Little T has been asking for apple pie for weeks. He never asks at the grocery store, when I could make a concerted effort to buy the right ingredients and it’s usually right when I’m cooking dinner – at which point it’s the end of the day, I’m already in wind-down mode, the kids are getting tired and niggly and coming up with a new recipe is not really something that I jump up and down with joy about. Now if he said, “Mama would you like a glass of wine” ten times, I might respond a little more favorably.
One day last week was different. T said “when are you ever going to make apple pie?” and I said “right now”. He said ” can I help?”. I said “sure”. Was I mad? Probably.
I’d just popped a vegetable frittata in the oven and while that was baking, I figured it’d be a marvelous plan to figure out this whole apple pie thing. I didn’t have time to go and do much digging about on the internet. It was going to have to be a botch job. I cast my mind back to when I used to make apple crumble at home with my mum many moons ago and I decided to try the traditional crumble substituted with brown rice and teff fours, organic vegetable shortening and coconut sugar. We used to add oats to our crumble, and so I dug out my jar of gluten free oats too.

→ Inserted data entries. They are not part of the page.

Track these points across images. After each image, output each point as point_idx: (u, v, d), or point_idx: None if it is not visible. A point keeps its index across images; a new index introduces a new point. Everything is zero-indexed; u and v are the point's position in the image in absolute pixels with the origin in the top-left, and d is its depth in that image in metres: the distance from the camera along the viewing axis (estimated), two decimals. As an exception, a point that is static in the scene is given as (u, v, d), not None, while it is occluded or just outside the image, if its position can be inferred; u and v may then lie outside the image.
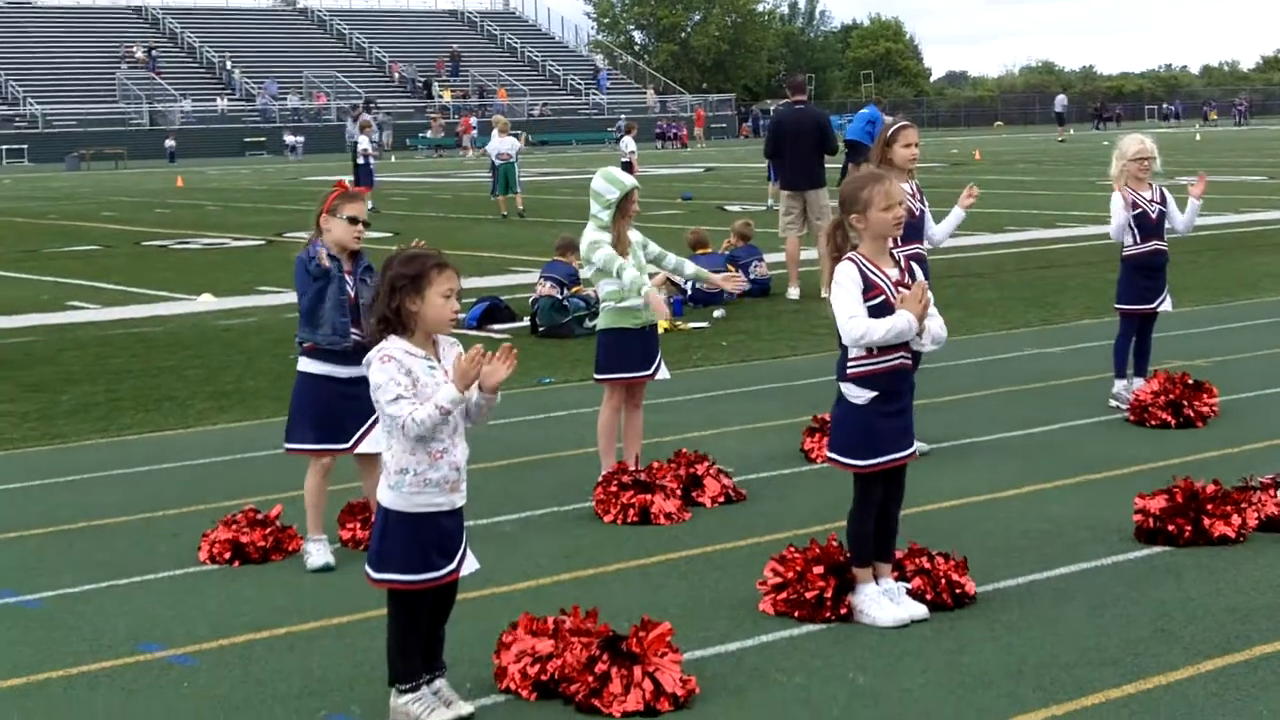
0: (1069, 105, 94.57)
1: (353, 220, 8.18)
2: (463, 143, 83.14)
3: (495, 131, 38.12)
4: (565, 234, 18.53)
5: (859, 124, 34.25)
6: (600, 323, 9.61)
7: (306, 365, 8.32)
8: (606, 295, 9.45)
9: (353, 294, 8.12)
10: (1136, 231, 11.59)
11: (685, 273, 10.00)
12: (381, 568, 6.02)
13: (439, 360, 6.03)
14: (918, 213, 10.33)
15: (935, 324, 7.10)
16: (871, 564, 7.17)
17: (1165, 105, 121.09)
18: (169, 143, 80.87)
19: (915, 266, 7.29)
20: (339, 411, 8.24)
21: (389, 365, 5.91)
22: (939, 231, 10.66)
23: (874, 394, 7.04)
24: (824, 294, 7.32)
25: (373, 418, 7.90)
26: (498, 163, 34.92)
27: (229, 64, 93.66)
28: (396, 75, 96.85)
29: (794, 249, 19.28)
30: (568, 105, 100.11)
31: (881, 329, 6.90)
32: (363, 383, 6.21)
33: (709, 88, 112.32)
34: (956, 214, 10.67)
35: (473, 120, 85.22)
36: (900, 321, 6.91)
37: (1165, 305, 11.76)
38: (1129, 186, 11.55)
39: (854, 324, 6.94)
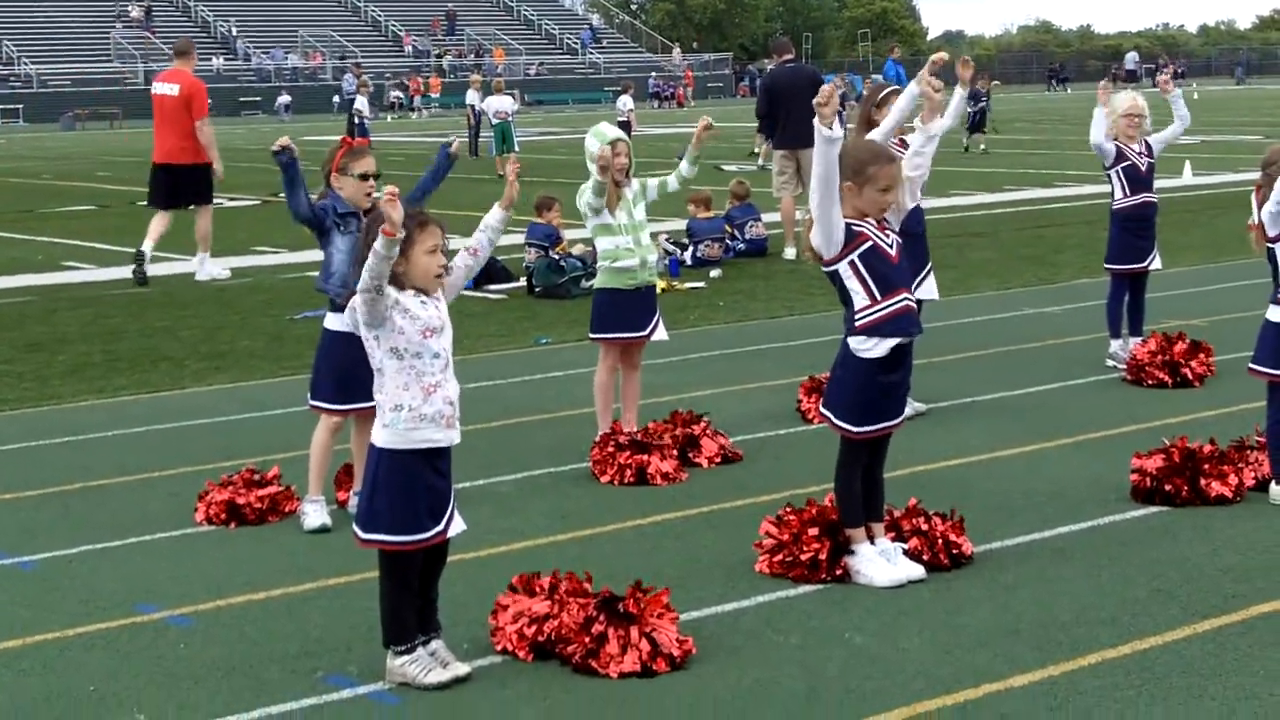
0: (1139, 63, 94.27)
1: (364, 177, 8.15)
2: (414, 104, 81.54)
3: (471, 90, 38.56)
4: (543, 193, 18.50)
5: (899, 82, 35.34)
6: (596, 282, 9.57)
7: (331, 323, 8.26)
8: (603, 254, 9.41)
9: None
10: (1126, 184, 11.57)
11: (685, 174, 9.56)
12: (370, 528, 6.02)
13: (428, 295, 6.05)
14: None
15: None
16: (863, 524, 7.16)
17: (1115, 67, 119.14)
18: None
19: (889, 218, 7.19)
20: (365, 369, 8.20)
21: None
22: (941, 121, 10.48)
23: (890, 342, 6.96)
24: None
25: None
26: (495, 121, 34.85)
27: (227, 26, 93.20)
28: (409, 47, 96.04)
29: (789, 208, 19.23)
30: (564, 65, 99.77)
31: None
32: None
33: (703, 47, 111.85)
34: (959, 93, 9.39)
35: (420, 81, 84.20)
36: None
37: (1155, 264, 11.75)
38: (1120, 141, 11.54)
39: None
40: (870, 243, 6.95)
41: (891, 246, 7.00)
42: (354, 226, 8.17)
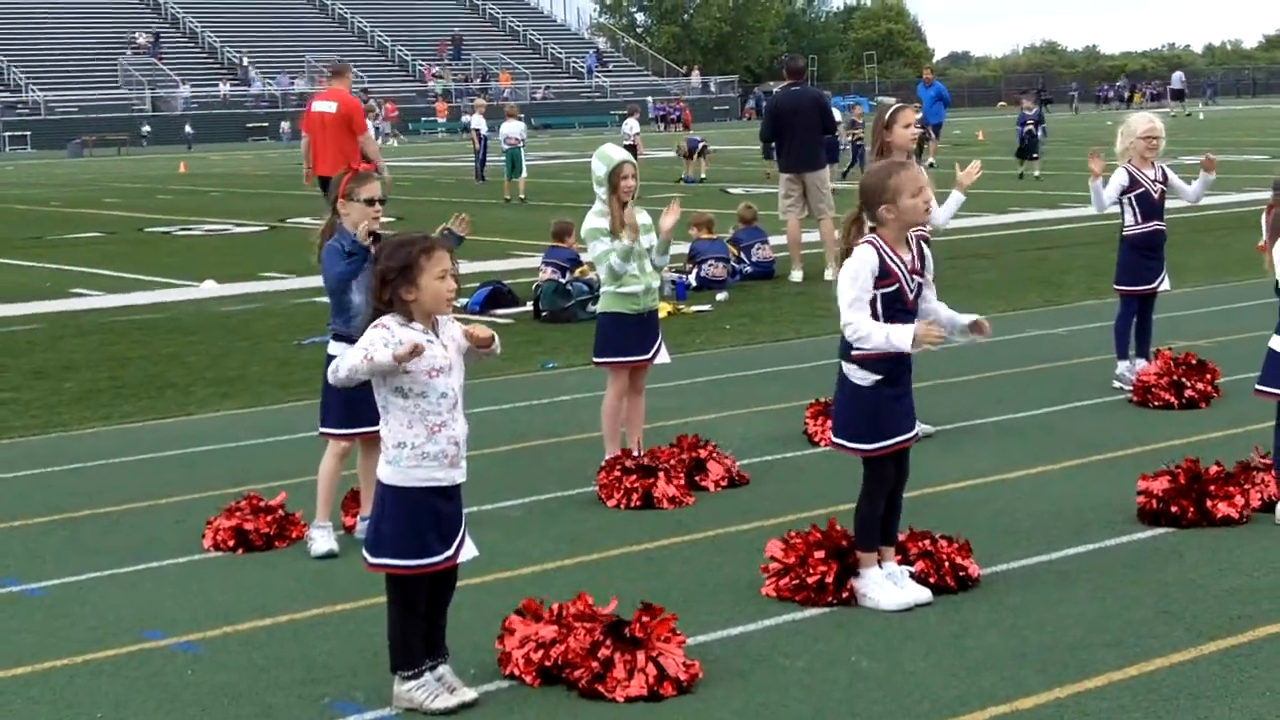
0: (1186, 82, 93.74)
1: (369, 202, 8.18)
2: (382, 130, 78.45)
3: (476, 114, 39.02)
4: (561, 218, 18.52)
5: (930, 105, 37.51)
6: (599, 306, 9.60)
7: (335, 349, 8.26)
8: (607, 278, 9.43)
9: None
10: (1137, 211, 11.57)
11: (656, 263, 9.55)
12: (377, 552, 6.03)
13: (437, 335, 6.03)
14: None
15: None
16: (877, 548, 7.16)
17: (1101, 88, 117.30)
18: (188, 129, 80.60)
19: (925, 248, 7.27)
20: (370, 392, 8.19)
21: (376, 330, 5.94)
22: (940, 215, 10.42)
23: (878, 376, 7.02)
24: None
25: None
26: (505, 146, 34.97)
27: (232, 50, 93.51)
28: (431, 82, 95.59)
29: (795, 231, 19.24)
30: (570, 88, 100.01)
31: (880, 337, 6.87)
32: None
33: (709, 70, 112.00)
34: (956, 197, 10.49)
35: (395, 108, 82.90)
36: (902, 339, 6.85)
37: (1164, 285, 11.75)
38: (1134, 165, 11.52)
39: (852, 315, 6.91)
40: (897, 286, 6.97)
41: (913, 292, 7.04)
42: (365, 260, 8.17)
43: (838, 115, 24.35)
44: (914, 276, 7.04)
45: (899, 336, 6.85)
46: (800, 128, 19.00)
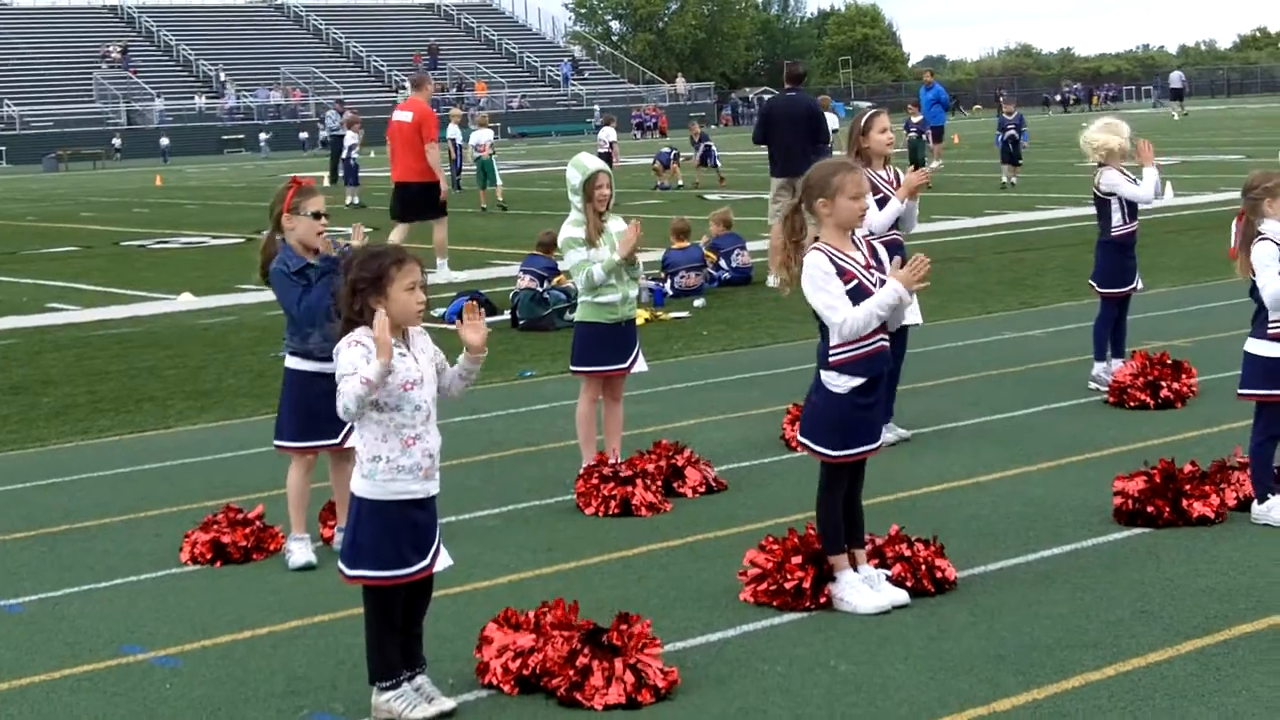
0: (1186, 81, 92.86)
1: (317, 215, 8.16)
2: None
3: (452, 124, 38.91)
4: (546, 228, 18.52)
5: (929, 107, 37.88)
6: (577, 315, 9.60)
7: (294, 363, 8.27)
8: (584, 288, 9.43)
9: None
10: (1126, 211, 11.55)
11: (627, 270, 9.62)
12: (354, 564, 6.03)
13: (409, 348, 6.04)
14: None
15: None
16: (845, 550, 7.17)
17: (1045, 91, 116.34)
18: (163, 141, 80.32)
19: (878, 246, 7.30)
20: (328, 408, 8.21)
21: (355, 349, 5.93)
22: (877, 221, 9.65)
23: (858, 380, 7.02)
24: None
25: None
26: (476, 155, 34.95)
27: (206, 62, 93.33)
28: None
29: (778, 237, 19.22)
30: (546, 97, 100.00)
31: (870, 308, 6.89)
32: None
33: (685, 77, 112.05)
34: (894, 205, 9.92)
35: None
36: (887, 294, 6.89)
37: (1139, 284, 11.81)
38: (1119, 166, 11.52)
39: (839, 314, 6.93)
40: (856, 282, 6.99)
41: (876, 286, 7.04)
42: (311, 277, 8.14)
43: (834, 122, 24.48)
44: (871, 271, 7.06)
45: (885, 296, 6.88)
46: (792, 134, 18.97)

Luckily my botch job turned out really good. Yes – really good. The ‘crust’ texture ended up being a little less of a crumble than I’d originally planned, but it was yummy and by the time we’d devoured most of it, it didn’t really matter what it was supposed to be like anymore. When warm, from the oven, the topping melted in the mouth. Once it had cooled, it was nice and crunchy and complemented the baked apples really well. The kids ate it topped with vanilla yogurt. Yum.
I facebooked the fact that I was trying to work out how to make an gluten-free apple pie and a couple of suggestions came my way. By then, my version was already made, but should you want to try an alternative with a more pie-like topping, then check out Shirley’s crustless apple pie over at Gluten Free Easily. I hear it’s phenomenal.
My gluten-free crustless apple pie
1/4 cup of apple cider
1/2 cup of raisins
1/2 tsp cinamon
1/2 cup brown rice flour
1/4 cup teff flour
1/2 cup of gluten-free rolled oats
1 cup of coconut sugar
3/4 cup of vegetable shortening
- Preheat the oven to 350F
- Peel and thickly slice the apples. Lay them in a casserole or deep pie dish
- Sprinkle over the raisins and then the cinamon
- Pour over the apple cider
- Mix the brown rice flour, the teff flour , the oats and the coconut sugar together in a bowl. Add the vegetable shortening in smallish amounts.
- Work the mixture with your fingers until you get a crumbly texture.
- Put the topping on top of the apple filling.
- Bake for 40 mins or until golden brown.